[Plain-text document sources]
▼▼▼
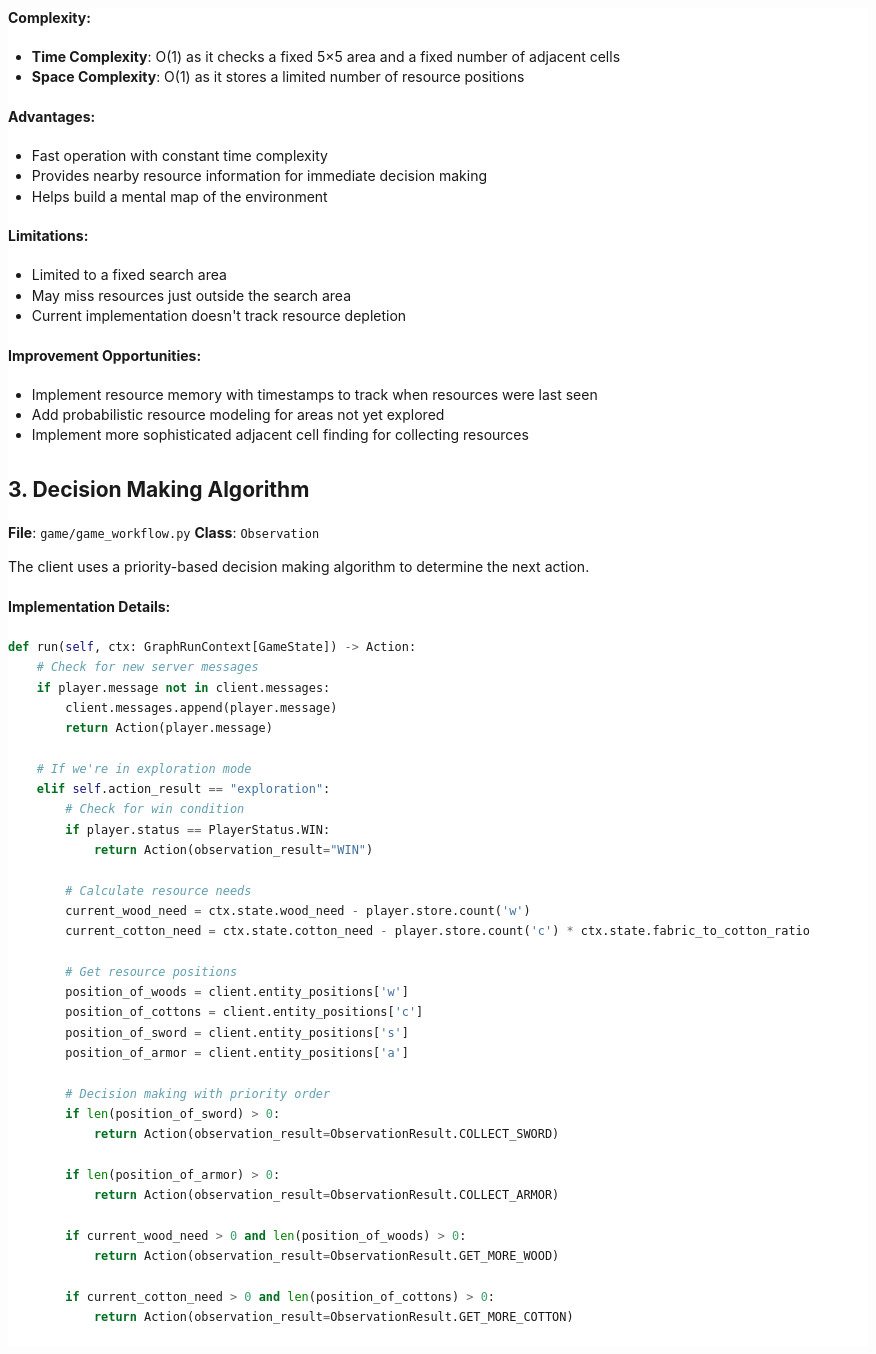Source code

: #### Complexity:
- **Time Complexity**: O(1) as it checks a fixed 5×5 area and a fixed number of adjacent cells
- **Space Complexity**: O(1) as it stores a limited number of resource positions

#### Advantages:
- Fast operation with constant time complexity
- Provides nearby resource information for immediate decision making
- Helps build a mental map of the environment

#### Limitations:
- Limited to a fixed search area
- May miss resources just outside the search area
- Current implementation doesn't track resource depletion

#### Improvement Opportunities:
- Implement resource memory with timestamps to track when resources were last seen
- Add probabilistic resource modeling for areas not yet explored
- Implement more sophisticated adjacent cell finding for collecting resources

## 3. Decision Making Algorithm

**File**: `game/game_workflow.py`
**Class**: `Observation`

The client uses a priority-based decision making algorithm to determine the next action.

#### Implementation Details:
```python
def run(self, ctx: GraphRunContext[GameState]) -> Action:
    # Check for new server messages
    if player.message not in client.messages:
        client.messages.append(player.message)
        return Action(player.message)
    
    # If we're in exploration mode
    elif self.action_result == "exploration":
        # Check for win condition
        if player.status == PlayerStatus.WIN:
            return Action(observation_result="WIN")
        
        # Calculate resource needs
        current_wood_need = ctx.state.wood_need - player.store.count('w')
        current_cotton_need = ctx.state.cotton_need - player.store.count('c') * ctx.state.fabric_to_cotton_ratio
        
        # Get resource positions
        position_of_woods = client.entity_positions['w']
        position_of_cottons = client.entity_positions['c']
        position_of_sword = client.entity_positions['s']
        position_of_armor = client.entity_positions['a']
        
        # Decision making with priority order
        if len(position_of_sword) > 0:
            return Action(observation_result=ObservationResult.COLLECT_SWORD)
        
        if len(position_of_armor) > 0:
            return Action(observation_result=ObservationResult.COLLECT_ARMOR)
        
        if current_wood_need > 0 and len(position_of_woods) > 0:
            return Action(observation_result=ObservationResult.GET_MORE_WOOD)
        
        if current_cotton_need > 0 and len(position_of_cottons) > 0:
            return Action(observation_result=ObservationResult.GET_MORE_COTTON)
        
```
▲▲▲
_Task requirements_. From the opening line of the entries above to the line containing "- Limited to a fixed search area", please transcribe each line exactly, skipping every picture.

_Response to this exercise_.
Source code

: #### Complexity:
- **Time Complexity**: O(1) as it checks a fixed 5×5 area and a fixed number of adjacent cells
- **Space Complexity**: O(1) as it stores a limited number of resource positions

#### Advantages:
- Fast operation with constant time complexity
- Provides nearby resource information for immediate decision making
- Helps build a mental map of the environment

#### Limitations:
- Limited to a fixed search area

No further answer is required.